Testo di partenza

⟨

Masci diserta il vertice L’opposizione accusa: il centro è paralizzato

14 Settembre 2024

Sola del M5S: «Atteggiamento indegno». Pettinari: «Siamo offesi» Il Pd chiede la revoca del piano traffico: «I dissidenti votino con noi»

PESCARA. Il sindaco Carlo Masci di Forza Italia ha disertato ieri la commissione Controllo e garanzia convocata dall’opposizione per discutere del piano traffico nella zona della stazione. Ed è scontro sull’assenza del sindaco al vertice con l’opposizione, i “ribelli” della maggioranza di centrodestra e le associazioni che hanno contestato i sensi unici in via Ferrari e via Bassani Pavone, i parcheggi a pagamento ricavati anche in mezzo alla strada e le corsie ridotte ai minimi termini.
«Un atteggiamento indegno», attacca il consigliere M5S Paolo Sola, presidente della commissione, «Masci continua a sottrarsi al confronto ogni qualvolta ci sono in audizione comitati e associazioni. Una totale mancanza di rispetto nei confronti delle opposizioni ma, soprattutto, dei cittadini che si aspettano da lui un’assunzione di responsabilità rispetto alle proprie scelte». Oltre ai consiglieri, alla riunione hanno partecipato anche Riccardo Padovano della Confcommercio, Marina Dolci della Confesercenti, Luciano Di Lorito per la Cna, Giampiero Sartorelli per l’Aci e Claudio Ferrante di Carrozine Determinate: nessuno di loro ha potuto presentare al sindaco l’elenco delle doglianze.

⟩

Attività da svolgere
a – Secondo l'articolo, a quale commissione non si è presentato il sindaco Carlo Masci?
b – Per ciascuna affermazione indica se concorda con l'articolo (sì o no) e cita tra virgolette le parole che lo stabiliscono. (i) Paolo Sola presiede la commissione. (ii) Carlo Masci appartiene al Pd. (iii) Marina Dolci rappresentava la Confcommercio.
c – Ricopia dall'articolo il brano che comincia con le parole "PESCARA. Il sindaco" e termina dopo le parole "ai minimi termini.".

Dati forniti

⟨

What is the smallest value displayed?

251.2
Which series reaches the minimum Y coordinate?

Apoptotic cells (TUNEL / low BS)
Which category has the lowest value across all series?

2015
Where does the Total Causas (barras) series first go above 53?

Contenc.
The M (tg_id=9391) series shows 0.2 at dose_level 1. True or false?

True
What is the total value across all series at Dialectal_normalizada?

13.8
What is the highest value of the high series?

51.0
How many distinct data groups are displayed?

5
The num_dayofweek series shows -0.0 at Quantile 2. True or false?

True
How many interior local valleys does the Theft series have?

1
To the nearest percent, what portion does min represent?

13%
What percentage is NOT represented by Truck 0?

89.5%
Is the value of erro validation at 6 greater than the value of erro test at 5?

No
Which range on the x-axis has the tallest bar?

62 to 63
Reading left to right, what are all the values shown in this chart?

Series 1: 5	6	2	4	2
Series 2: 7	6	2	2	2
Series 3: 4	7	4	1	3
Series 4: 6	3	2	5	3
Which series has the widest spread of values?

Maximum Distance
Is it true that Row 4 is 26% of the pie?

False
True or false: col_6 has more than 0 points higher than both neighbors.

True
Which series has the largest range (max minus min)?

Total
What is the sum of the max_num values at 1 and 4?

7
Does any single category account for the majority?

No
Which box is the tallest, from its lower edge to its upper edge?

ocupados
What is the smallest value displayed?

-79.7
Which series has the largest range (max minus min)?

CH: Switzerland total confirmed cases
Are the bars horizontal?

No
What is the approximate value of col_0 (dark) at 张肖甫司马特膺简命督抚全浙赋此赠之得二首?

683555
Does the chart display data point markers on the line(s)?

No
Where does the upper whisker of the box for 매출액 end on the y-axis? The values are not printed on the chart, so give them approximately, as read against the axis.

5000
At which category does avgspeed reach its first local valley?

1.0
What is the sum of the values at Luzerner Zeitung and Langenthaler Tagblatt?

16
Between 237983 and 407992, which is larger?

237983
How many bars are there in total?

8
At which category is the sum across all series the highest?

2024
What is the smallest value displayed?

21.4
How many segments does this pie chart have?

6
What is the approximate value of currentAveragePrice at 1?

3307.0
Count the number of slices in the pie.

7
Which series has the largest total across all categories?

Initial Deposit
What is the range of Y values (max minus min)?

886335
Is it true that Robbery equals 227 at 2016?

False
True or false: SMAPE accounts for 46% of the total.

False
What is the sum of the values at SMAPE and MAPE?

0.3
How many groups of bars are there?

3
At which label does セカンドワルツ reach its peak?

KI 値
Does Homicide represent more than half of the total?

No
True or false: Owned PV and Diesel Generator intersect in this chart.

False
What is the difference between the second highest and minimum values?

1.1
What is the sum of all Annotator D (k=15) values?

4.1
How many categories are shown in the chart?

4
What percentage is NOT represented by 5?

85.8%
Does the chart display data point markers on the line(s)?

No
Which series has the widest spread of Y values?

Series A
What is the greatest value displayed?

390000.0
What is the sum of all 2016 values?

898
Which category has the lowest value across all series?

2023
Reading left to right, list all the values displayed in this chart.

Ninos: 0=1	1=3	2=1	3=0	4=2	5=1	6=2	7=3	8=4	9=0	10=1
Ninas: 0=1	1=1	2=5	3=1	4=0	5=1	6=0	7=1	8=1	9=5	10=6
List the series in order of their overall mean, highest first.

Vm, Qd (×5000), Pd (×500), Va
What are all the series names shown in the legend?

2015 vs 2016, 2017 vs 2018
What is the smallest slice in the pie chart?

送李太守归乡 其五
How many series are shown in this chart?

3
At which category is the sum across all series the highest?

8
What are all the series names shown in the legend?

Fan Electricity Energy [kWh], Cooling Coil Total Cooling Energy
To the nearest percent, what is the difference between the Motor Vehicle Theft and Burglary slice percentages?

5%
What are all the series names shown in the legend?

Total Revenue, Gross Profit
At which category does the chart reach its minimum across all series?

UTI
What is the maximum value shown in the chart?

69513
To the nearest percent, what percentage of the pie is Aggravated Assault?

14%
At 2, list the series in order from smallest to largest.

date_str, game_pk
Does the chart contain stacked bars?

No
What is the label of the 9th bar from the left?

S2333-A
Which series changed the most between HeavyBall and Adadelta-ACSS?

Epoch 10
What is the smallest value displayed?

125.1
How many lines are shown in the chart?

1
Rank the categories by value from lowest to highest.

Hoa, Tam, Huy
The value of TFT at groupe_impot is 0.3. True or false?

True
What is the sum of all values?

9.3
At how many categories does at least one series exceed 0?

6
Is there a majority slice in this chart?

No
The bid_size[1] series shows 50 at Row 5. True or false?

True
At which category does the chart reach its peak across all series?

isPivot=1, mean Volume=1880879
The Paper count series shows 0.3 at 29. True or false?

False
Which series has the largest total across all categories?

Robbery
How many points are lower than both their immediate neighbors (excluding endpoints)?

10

⟩

Soluzioni
a – Alla commissione Controllo e garanzia.

b –
(i) Sì: «il consigliere M5S Paolo Sola, presidente della commissione»
(ii) No: «Il sindaco Carlo Masci di Forza Italia»
(iii) No: «Marina Dolci della Confesercenti»

c –
PESCARA. Il sindaco Carlo Masci di Forza Italia ha disertato ieri la commissione Controllo e garanzia convocata dall’opposizione per discutere del piano traffico nella zona della stazione. Ed è scontro sull’assenza del sindaco al vertice con l’opposizione, i “ribelli” della maggioranza di centrodestra e le associazioni che hanno contestato i sensi unici in via Ferrari e via Bassani Pavone, i parcheggi a pagamento ricavati anche in mezzo alla strada e le corsie ridotte ai minimi termini.